Requirements » Rewrite all of the records below with each "collector number" replaced by "field number", changing nothing else, and leave out the pictures.

Dataset »

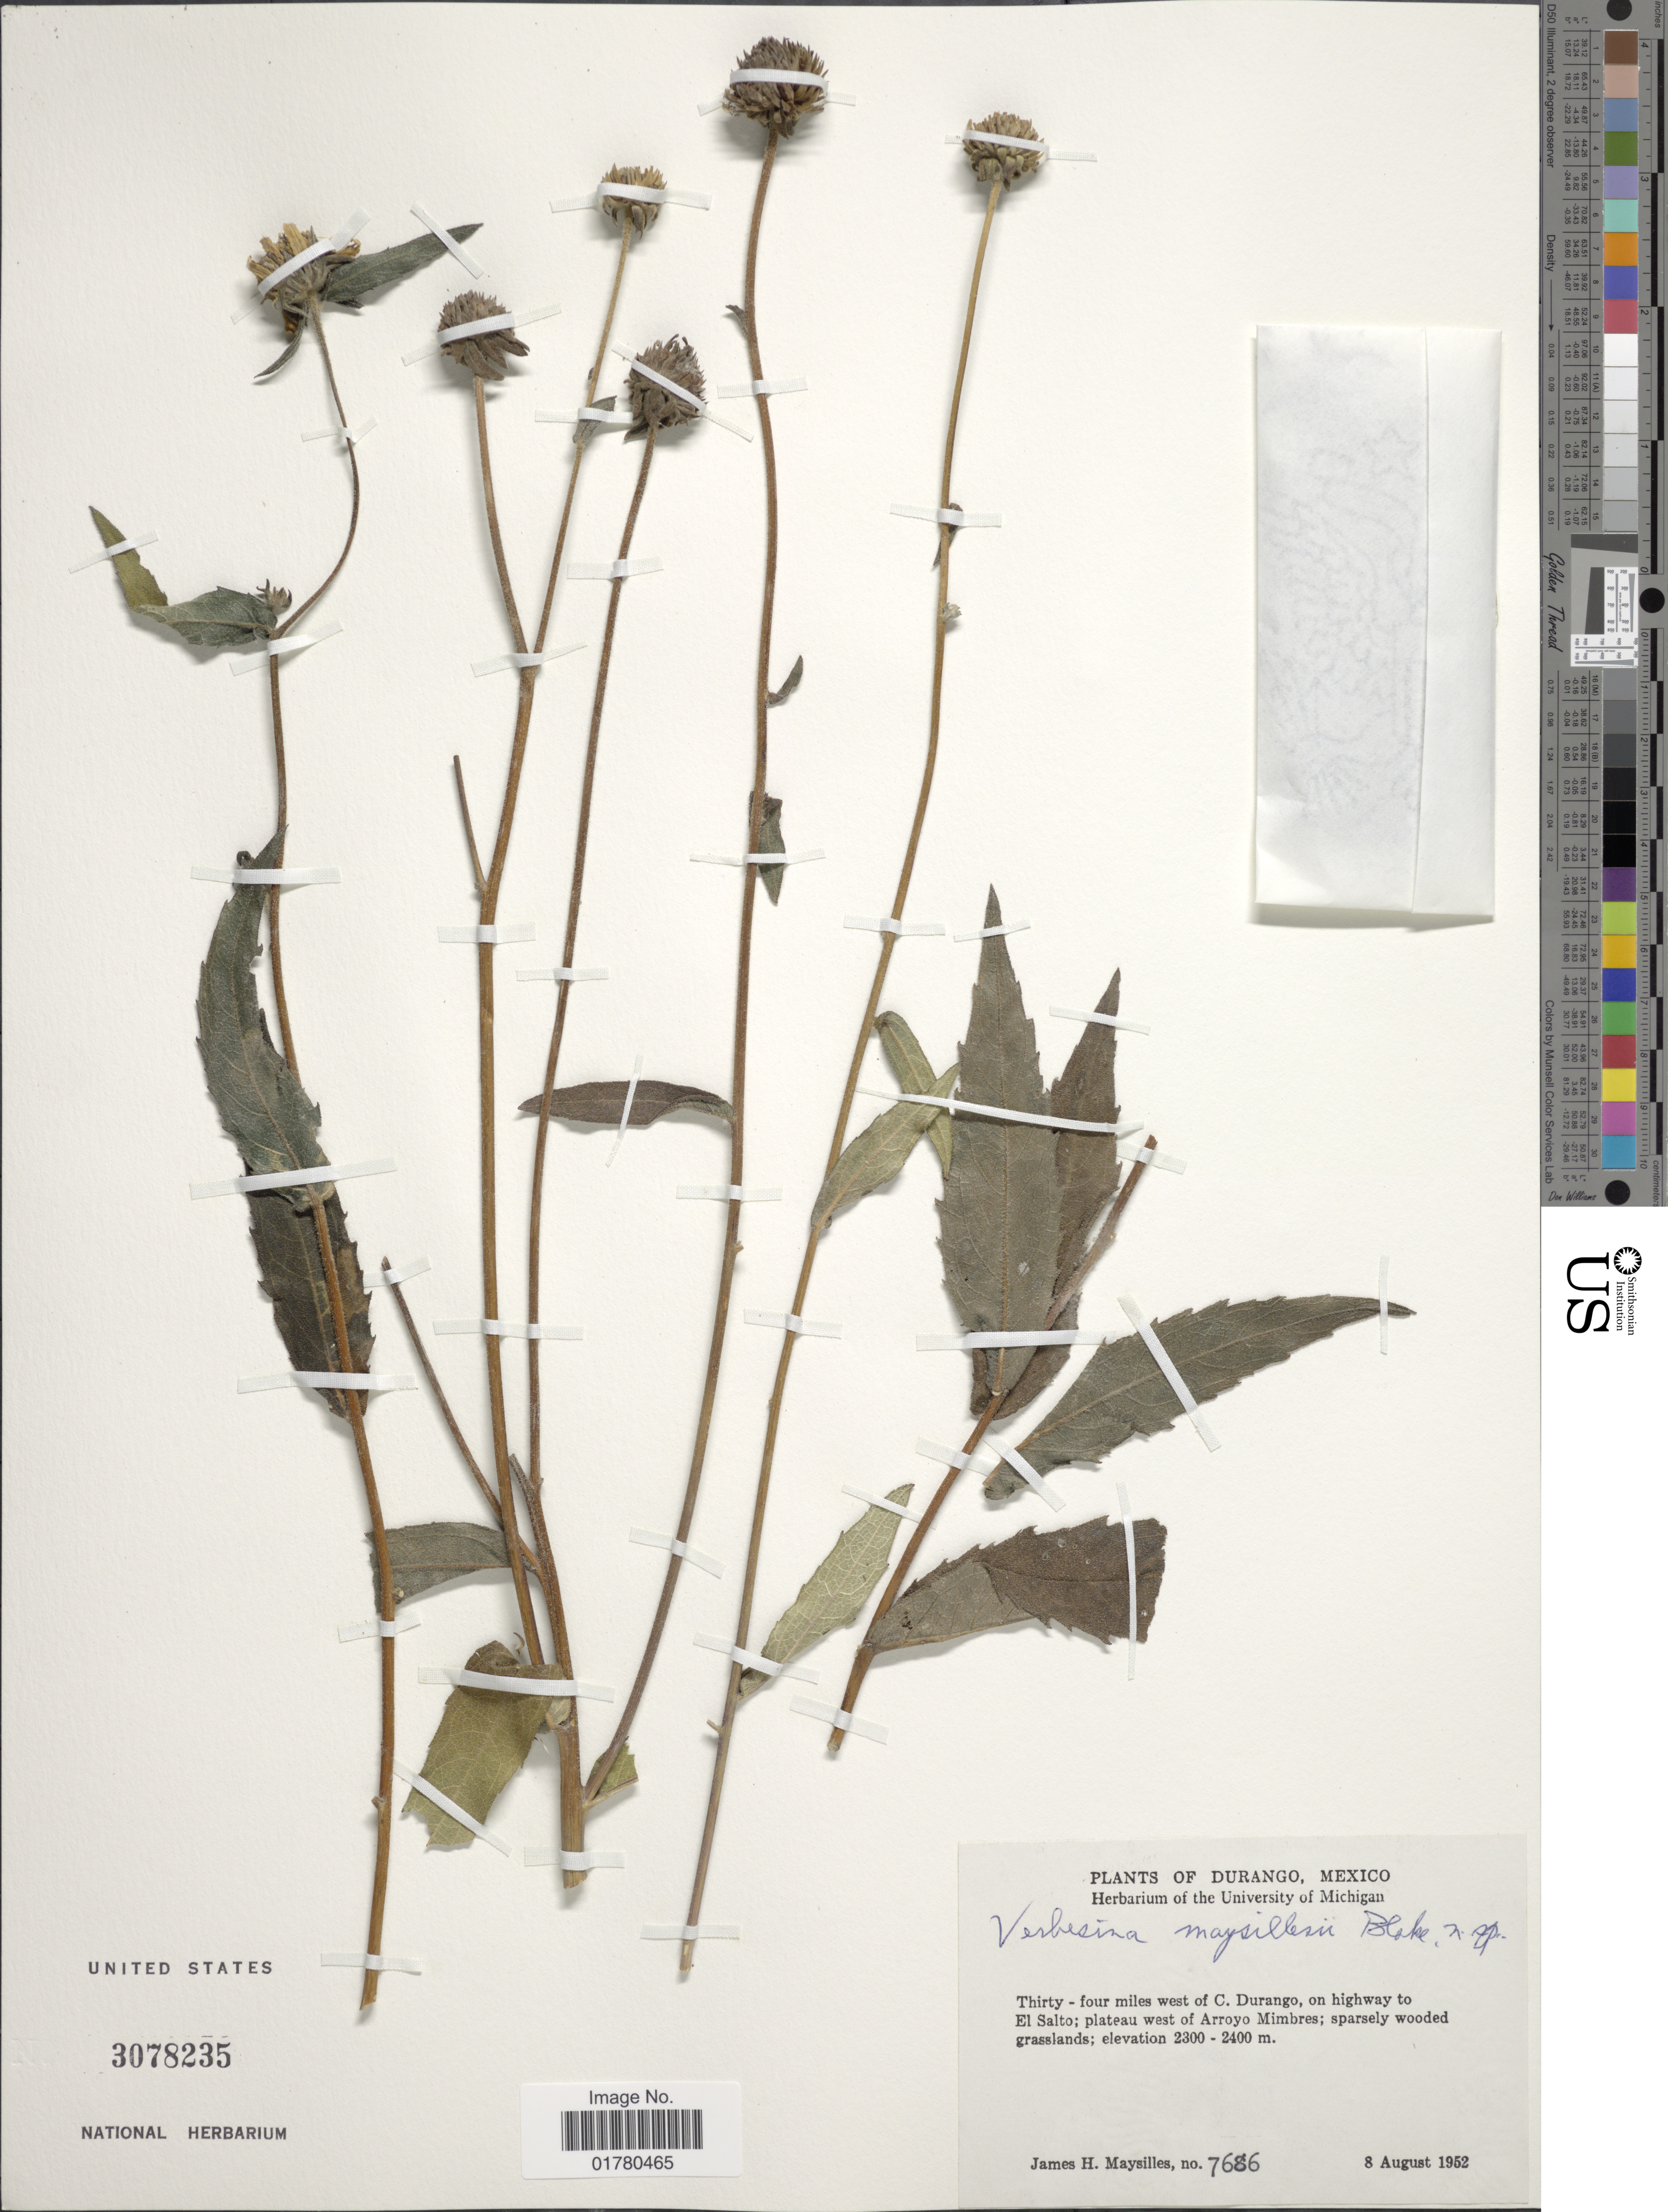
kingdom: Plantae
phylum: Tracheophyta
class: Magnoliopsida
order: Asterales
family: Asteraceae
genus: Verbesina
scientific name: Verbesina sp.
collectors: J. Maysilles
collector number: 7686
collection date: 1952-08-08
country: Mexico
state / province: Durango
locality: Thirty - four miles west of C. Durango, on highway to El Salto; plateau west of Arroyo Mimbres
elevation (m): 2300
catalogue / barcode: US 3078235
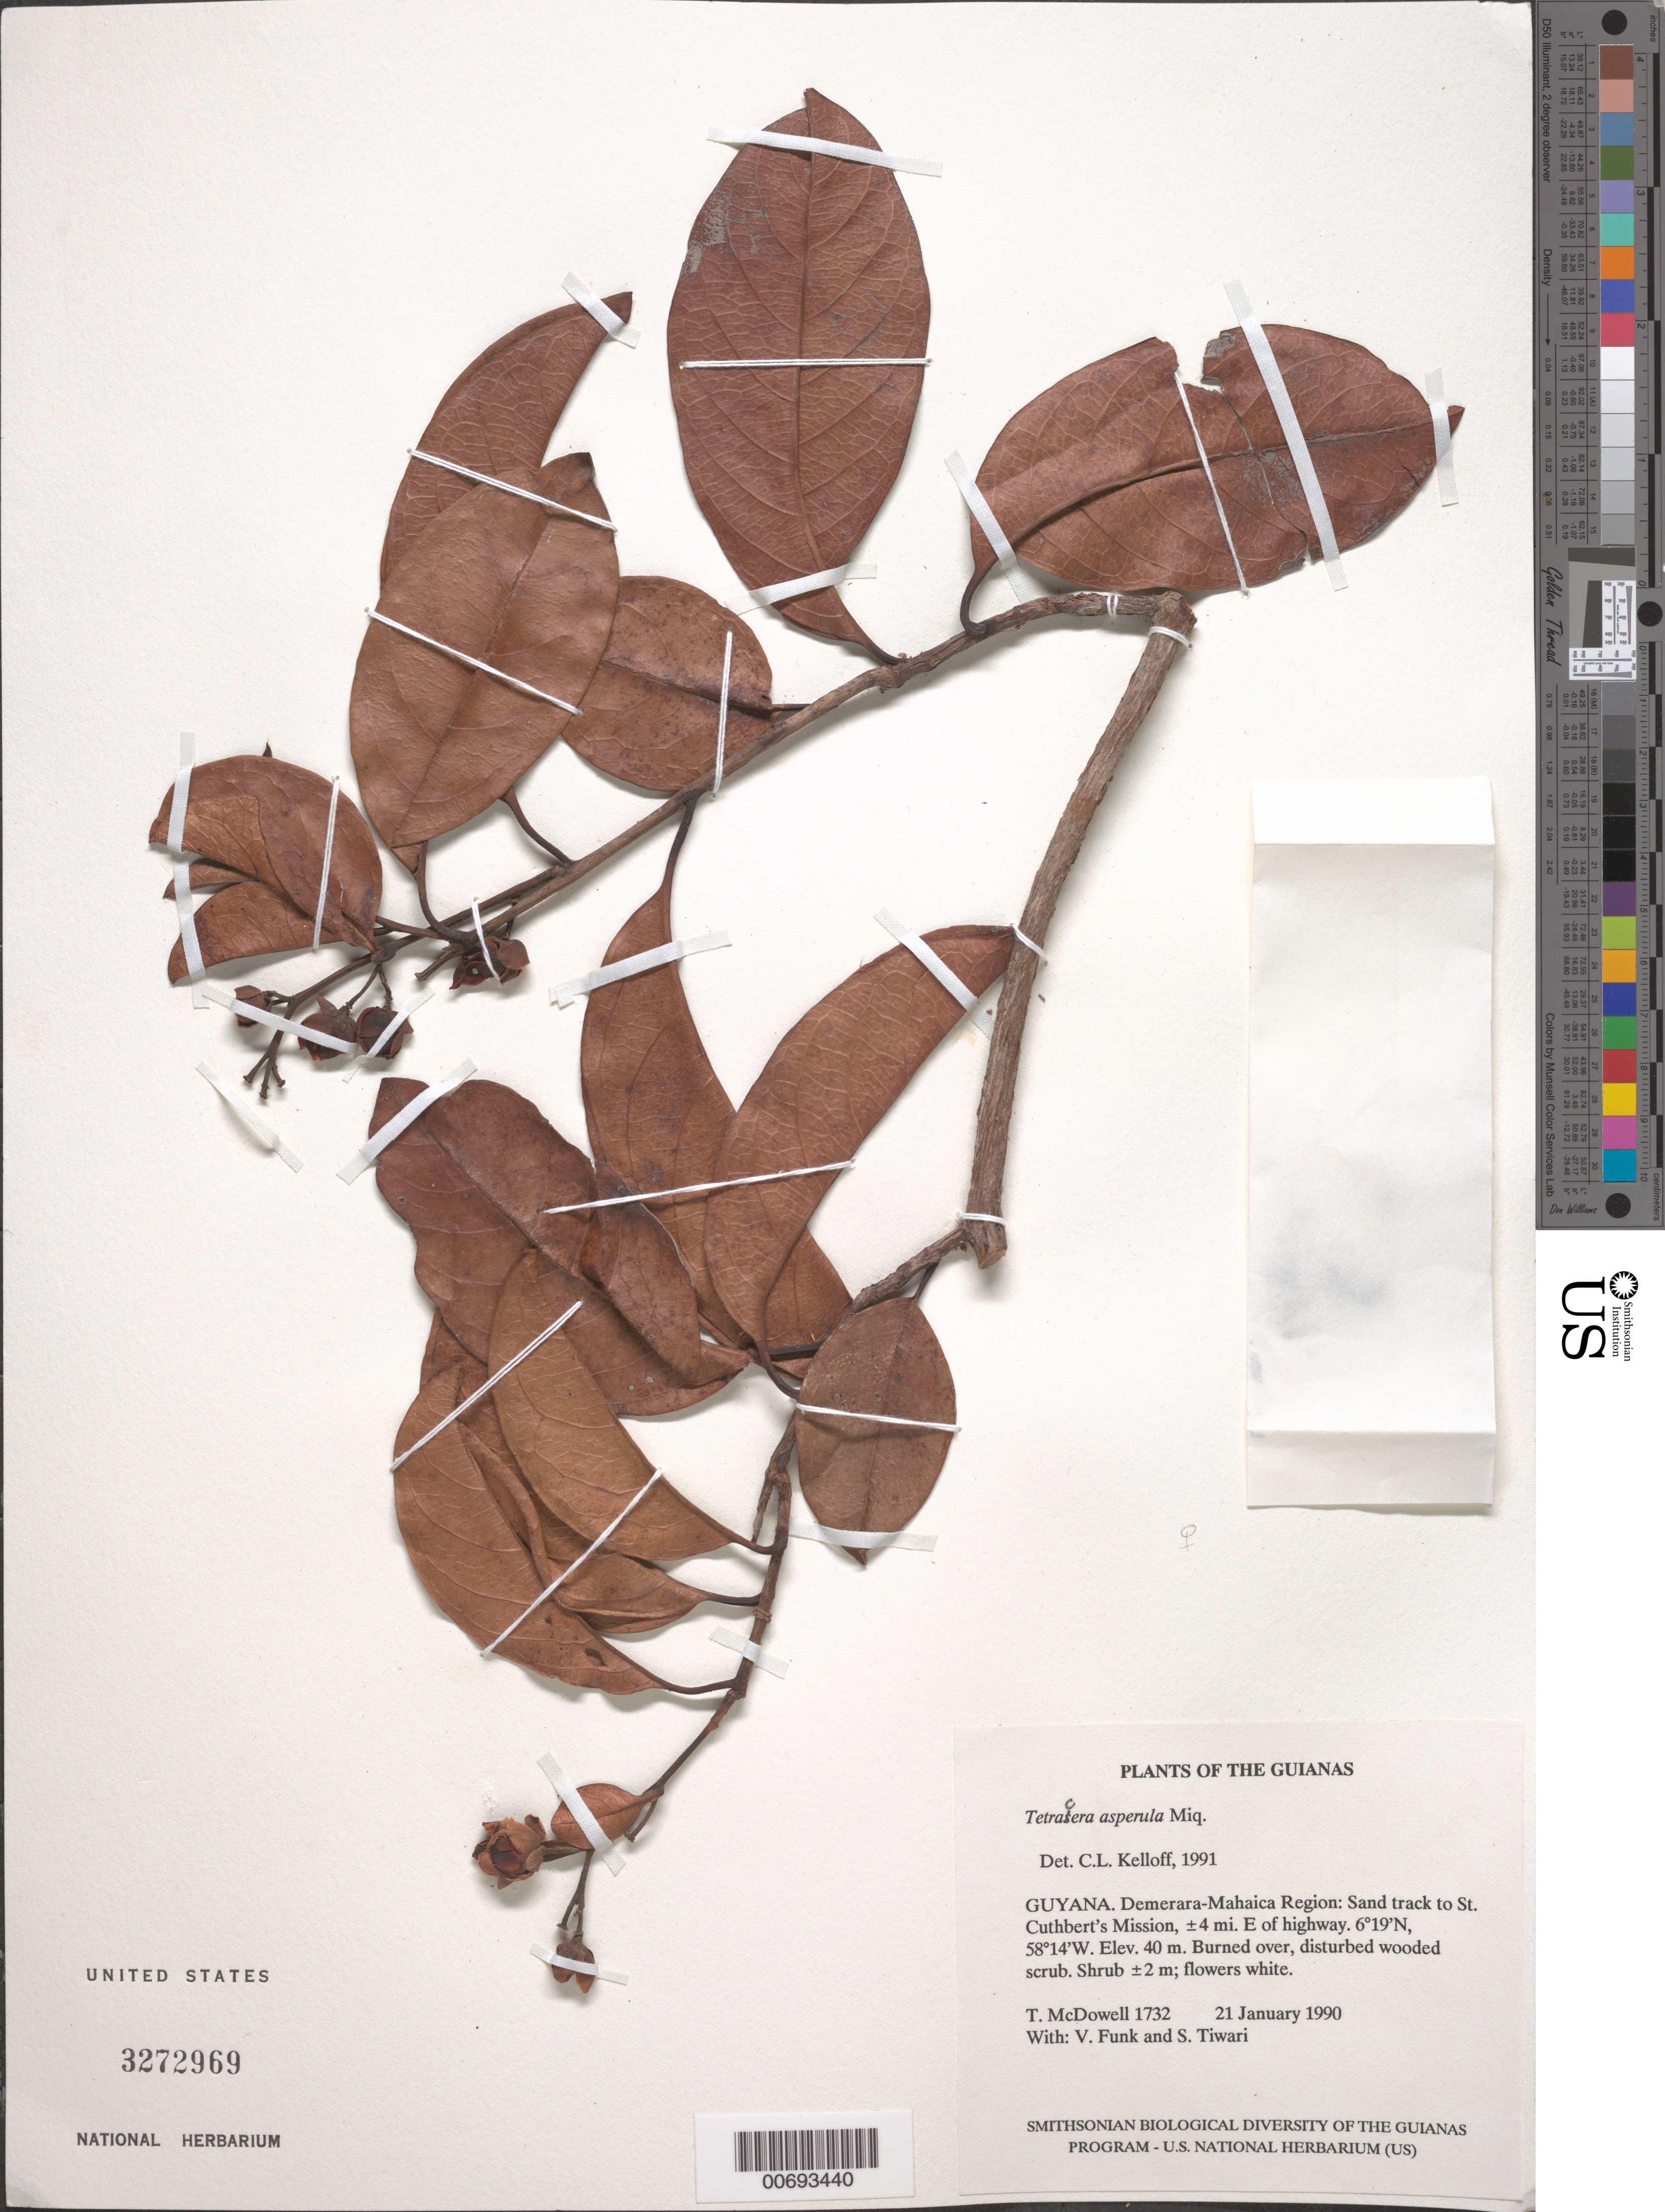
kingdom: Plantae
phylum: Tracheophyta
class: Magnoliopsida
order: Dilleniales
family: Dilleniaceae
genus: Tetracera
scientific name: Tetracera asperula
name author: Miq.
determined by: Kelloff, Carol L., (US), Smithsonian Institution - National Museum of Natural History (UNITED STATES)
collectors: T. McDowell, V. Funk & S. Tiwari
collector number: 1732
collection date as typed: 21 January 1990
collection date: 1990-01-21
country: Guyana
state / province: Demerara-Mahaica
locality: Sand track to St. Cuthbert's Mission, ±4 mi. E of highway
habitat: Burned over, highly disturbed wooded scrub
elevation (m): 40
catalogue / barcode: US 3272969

Final result »
kingdom: Plantae
phylum: Tracheophyta
class: Magnoliopsida
order: Asterales
family: Asteraceae
genus: Verbesina
scientific name: Verbesina sp.
collectors: J. Maysilles
field number: 7686
collection date: 1952-08-08
country: Mexico
state / province: Durango
locality: Thirty - four miles west of C. Durango, on highway to El Salto; plateau west of Arroyo Mimbres
elevation (m): 2300
catalogue / barcode: US 3078235
kingdom: Plantae
phylum: Tracheophyta
class: Magnoliopsida
order: Dilleniales
family: Dilleniaceae
genus: Tetracera
scientific name: Tetracera asperula
name author: Miq.
determined by: Kelloff, Carol L., (US), Smithsonian Institution - National Museum of Natural History (UNITED STATES)
collectors: T. McDowell, V. Funk & S. Tiwari
field number: 1732
collection date as typed: 21 January 1990
collection date: 1990-01-21
country: Guyana
state / province: Demerara-Mahaica
locality: Sand track to St. Cuthbert's Mission, ±4 mi. E of highway
habitat: Burned over, highly disturbed wooded scrub
elevation (m): 40
catalogue / barcode: US 3272969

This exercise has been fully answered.